Based on the understanding of Nitrosomonas europaea's role in the nitrogen cycle and the structural function of opgG, several promising research directions emerge:

• Bioremediation Enhancement:

  • Engineering opgG to improve N. europaea's resilience in wastewater treatment

  • Developing opgG-based biosensors for monitoring nitrification efficiency

  • Creating optimized strains for specific environmental conditions

• Structural Biology Advances:

  • Determining the high-resolution structure of opgG

  • Mapping the catalytic mechanism for glucan synthesis

  • Engineering modified versions with enhanced stability or activity

• Environmental Monitoring Tools:

  • Developing antibodies against opgG for monitoring ammonia-oxidizing bacterial populations

  • Creating diagnostic tools for assessing nitrification potential in soil and water

Research in these areas would build upon the understanding that N. europaea participates in important environmental processes including nitrogen cycling and has potential for bioremediation of sites contaminated with chlorinated aliphatic hydrocarbons .

What techniques are emerging for studying opgG regulation under different environmental conditions?

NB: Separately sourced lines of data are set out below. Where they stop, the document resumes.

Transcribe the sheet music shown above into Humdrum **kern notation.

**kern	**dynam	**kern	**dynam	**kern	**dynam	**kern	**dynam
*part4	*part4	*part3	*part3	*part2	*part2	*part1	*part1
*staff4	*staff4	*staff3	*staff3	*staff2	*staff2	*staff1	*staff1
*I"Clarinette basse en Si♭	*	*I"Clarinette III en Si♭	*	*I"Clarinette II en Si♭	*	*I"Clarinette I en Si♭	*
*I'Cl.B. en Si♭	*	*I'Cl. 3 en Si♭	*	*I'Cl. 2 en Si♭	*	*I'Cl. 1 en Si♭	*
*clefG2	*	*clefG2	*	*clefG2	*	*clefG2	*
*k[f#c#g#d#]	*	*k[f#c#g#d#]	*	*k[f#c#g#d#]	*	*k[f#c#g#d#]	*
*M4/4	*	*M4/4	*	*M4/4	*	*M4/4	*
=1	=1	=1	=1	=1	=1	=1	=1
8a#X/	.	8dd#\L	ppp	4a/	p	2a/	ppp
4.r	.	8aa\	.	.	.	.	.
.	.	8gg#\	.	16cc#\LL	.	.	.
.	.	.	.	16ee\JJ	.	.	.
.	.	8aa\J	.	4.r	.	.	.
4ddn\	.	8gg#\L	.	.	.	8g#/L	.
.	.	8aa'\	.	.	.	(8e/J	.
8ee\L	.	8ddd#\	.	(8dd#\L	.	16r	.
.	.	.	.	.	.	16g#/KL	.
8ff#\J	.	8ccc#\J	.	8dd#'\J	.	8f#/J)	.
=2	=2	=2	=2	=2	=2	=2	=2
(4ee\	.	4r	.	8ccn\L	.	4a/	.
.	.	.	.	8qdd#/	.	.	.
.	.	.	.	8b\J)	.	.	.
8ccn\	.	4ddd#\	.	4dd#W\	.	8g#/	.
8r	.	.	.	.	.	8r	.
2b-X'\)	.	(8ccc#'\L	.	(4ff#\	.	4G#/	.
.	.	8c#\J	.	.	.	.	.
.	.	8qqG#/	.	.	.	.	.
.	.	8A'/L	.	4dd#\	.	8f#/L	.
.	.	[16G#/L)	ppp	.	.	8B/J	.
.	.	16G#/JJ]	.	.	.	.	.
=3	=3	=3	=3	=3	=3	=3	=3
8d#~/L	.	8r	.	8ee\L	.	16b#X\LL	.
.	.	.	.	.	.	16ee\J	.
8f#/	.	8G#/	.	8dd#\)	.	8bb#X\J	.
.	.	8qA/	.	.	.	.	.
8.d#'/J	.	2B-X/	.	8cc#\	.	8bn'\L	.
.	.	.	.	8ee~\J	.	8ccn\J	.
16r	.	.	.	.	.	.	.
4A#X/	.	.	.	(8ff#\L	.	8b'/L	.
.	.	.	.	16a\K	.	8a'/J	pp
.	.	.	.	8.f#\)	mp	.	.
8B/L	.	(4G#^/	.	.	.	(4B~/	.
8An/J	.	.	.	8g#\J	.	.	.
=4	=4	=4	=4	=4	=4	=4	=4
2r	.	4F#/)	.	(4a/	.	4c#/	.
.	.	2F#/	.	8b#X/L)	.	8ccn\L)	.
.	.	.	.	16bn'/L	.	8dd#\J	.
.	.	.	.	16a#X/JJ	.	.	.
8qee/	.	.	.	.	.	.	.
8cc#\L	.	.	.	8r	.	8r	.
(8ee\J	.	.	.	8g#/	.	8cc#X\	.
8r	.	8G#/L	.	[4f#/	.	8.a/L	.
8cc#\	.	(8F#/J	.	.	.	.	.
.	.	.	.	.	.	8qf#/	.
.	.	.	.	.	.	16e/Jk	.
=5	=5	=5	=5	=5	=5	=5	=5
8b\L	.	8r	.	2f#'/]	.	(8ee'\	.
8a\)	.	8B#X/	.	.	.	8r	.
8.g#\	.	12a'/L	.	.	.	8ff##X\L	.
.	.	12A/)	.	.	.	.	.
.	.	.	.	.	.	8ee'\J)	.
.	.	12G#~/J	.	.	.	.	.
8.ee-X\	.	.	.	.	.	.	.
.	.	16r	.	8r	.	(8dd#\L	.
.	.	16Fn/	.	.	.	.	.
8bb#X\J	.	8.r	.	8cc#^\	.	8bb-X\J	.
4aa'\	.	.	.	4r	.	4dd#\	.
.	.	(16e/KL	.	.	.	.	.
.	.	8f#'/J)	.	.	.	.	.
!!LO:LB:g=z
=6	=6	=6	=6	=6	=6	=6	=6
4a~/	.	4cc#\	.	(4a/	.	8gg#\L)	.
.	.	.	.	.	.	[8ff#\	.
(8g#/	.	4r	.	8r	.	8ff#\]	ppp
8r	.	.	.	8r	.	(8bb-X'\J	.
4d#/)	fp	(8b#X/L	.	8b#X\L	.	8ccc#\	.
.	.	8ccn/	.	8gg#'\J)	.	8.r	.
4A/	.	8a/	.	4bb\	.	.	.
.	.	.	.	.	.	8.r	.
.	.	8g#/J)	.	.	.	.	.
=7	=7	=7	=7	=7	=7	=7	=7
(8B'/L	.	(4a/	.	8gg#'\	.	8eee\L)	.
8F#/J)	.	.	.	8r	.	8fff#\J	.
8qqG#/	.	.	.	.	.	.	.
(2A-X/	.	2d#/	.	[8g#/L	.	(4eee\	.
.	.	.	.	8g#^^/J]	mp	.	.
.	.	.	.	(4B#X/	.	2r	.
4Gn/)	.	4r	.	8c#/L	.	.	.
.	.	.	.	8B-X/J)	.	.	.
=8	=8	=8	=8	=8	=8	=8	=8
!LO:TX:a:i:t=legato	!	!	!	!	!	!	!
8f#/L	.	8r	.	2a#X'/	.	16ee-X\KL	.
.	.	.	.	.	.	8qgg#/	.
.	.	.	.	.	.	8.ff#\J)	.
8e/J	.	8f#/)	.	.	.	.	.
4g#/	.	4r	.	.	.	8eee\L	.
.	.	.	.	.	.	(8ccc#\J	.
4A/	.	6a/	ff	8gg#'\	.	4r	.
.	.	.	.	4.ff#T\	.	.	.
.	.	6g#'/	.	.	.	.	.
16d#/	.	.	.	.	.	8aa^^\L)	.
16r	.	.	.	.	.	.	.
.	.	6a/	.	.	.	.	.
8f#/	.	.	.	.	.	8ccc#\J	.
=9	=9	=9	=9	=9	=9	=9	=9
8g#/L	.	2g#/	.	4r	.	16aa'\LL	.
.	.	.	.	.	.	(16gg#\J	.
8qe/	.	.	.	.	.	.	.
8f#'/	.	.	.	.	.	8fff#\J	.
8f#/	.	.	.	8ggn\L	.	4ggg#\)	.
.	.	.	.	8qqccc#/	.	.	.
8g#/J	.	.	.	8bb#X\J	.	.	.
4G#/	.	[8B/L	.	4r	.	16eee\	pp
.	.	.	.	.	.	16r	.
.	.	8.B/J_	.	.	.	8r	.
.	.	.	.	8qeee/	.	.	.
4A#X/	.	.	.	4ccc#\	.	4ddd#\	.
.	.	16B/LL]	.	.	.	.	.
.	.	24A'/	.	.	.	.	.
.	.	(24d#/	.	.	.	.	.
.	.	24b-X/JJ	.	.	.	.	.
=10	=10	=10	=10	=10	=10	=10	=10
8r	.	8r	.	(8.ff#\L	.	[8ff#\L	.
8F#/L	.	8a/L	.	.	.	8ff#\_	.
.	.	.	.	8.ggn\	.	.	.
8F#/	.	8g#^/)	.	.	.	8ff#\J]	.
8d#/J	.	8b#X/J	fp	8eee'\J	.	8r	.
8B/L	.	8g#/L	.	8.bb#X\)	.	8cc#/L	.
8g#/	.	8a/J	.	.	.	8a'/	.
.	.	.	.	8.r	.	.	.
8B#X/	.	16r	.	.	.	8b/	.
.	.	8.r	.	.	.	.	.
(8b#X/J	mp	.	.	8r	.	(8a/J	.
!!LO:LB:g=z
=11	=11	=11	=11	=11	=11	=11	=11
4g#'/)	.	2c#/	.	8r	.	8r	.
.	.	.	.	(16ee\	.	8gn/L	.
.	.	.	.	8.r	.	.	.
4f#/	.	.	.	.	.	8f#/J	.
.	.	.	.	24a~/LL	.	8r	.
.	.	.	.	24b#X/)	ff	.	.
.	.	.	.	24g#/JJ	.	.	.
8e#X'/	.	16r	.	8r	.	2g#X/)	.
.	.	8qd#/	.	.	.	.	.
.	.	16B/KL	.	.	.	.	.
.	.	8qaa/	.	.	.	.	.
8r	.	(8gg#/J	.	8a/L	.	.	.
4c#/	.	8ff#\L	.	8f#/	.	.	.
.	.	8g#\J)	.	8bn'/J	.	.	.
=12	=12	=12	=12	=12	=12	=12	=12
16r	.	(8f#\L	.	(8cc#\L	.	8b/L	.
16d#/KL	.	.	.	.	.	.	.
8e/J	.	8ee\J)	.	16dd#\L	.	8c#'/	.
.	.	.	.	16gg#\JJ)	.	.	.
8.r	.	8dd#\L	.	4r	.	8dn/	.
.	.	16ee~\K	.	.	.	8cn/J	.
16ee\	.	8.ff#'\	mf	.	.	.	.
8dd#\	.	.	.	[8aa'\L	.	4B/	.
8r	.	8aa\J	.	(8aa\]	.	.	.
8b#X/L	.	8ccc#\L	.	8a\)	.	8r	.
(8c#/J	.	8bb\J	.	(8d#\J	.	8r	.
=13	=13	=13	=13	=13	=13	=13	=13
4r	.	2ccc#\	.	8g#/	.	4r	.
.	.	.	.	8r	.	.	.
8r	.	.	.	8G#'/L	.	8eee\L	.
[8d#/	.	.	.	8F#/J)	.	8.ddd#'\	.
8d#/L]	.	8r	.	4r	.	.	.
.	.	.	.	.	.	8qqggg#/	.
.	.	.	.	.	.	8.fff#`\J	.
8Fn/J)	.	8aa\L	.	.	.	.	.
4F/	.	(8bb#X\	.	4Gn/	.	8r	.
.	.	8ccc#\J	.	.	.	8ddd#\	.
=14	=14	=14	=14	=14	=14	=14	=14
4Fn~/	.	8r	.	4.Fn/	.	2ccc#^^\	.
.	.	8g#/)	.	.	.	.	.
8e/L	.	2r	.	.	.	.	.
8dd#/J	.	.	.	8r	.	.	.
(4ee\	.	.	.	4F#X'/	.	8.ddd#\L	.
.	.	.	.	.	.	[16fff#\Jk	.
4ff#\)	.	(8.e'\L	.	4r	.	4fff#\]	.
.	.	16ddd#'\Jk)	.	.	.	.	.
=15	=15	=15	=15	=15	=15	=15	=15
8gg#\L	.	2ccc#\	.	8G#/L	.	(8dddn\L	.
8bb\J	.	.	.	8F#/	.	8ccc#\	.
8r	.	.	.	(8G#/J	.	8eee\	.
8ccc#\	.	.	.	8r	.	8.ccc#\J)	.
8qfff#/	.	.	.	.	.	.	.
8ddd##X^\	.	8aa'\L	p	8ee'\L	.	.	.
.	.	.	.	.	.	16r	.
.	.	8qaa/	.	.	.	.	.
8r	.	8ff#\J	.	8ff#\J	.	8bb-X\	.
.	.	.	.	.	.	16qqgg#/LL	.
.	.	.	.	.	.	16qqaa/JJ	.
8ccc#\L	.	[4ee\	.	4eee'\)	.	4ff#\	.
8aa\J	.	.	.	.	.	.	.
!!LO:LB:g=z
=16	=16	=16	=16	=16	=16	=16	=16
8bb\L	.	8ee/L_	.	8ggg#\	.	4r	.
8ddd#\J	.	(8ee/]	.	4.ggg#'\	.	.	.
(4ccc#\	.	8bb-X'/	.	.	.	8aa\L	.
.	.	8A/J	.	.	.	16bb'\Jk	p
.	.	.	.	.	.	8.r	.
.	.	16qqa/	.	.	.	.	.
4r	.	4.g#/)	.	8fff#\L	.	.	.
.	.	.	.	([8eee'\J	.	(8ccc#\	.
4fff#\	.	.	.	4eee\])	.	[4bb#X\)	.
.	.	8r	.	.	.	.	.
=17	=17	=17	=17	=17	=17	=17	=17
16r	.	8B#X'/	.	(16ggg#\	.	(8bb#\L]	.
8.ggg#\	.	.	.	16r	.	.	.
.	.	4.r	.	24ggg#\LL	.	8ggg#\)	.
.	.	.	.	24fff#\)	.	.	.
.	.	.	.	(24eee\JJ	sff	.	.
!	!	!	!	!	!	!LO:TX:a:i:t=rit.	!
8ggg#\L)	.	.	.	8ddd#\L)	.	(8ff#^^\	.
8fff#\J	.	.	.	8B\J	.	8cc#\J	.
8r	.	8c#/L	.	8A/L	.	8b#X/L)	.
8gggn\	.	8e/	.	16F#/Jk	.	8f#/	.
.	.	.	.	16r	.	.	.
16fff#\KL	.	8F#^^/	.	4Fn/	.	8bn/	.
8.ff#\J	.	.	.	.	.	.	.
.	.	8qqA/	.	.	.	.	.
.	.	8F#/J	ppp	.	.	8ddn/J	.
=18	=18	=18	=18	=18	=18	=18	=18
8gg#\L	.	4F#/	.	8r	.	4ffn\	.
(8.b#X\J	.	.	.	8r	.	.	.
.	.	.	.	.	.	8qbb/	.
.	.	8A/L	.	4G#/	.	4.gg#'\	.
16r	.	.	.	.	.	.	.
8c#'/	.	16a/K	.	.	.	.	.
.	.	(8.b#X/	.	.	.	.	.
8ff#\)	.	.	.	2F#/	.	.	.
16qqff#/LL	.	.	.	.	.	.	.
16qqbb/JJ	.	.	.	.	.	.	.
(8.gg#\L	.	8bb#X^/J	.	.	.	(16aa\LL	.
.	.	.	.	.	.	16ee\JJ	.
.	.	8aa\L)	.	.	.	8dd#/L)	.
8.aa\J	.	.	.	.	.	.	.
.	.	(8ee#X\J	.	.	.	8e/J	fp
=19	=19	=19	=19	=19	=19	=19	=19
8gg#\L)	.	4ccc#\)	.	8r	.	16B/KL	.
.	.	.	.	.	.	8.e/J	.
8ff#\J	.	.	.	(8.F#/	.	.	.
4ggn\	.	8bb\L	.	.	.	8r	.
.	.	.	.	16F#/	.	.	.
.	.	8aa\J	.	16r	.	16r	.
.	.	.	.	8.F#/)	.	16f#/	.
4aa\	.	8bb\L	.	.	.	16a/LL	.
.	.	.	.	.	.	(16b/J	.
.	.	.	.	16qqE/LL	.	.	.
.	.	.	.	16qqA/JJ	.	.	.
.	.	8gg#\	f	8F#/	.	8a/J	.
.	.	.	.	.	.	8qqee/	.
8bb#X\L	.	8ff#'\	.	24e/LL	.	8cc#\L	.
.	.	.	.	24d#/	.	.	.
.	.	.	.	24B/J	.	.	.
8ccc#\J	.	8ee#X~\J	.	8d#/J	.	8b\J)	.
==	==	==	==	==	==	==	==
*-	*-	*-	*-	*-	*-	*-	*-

To understand how opgG expression and activity are regulated under different environmental conditions, researchers should consider emerging high-throughput and single-cell techniques:

• Transcriptomics Approaches:

  • RNA-seq to capture global expression patterns in response to environmental changes

  • Ribosome profiling to assess translational regulation

  • Single-cell RNA-seq to capture cell-to-cell variability

• Protein-Level Analyses:

  • Proteomics to measure opgG abundance under different conditions

  • Phosphoproteomics to identify regulatory post-translational modifications

  • Activity-based protein profiling to assess functional state

• Real-time Monitoring:

  • Reporter gene fusions for in vivo expression monitoring

  • Microfluidic systems for controlled environmental perturbations

  • Time-lapse microscopy to visualize dynamic responses

These approaches would build upon the existing knowledge that N. europaea has specific mechanisms to cope with environmental stressors such as low dissolved oxygen and high nitrite concentrations , and would help elucidate how opgG contributes to these adaptive responses.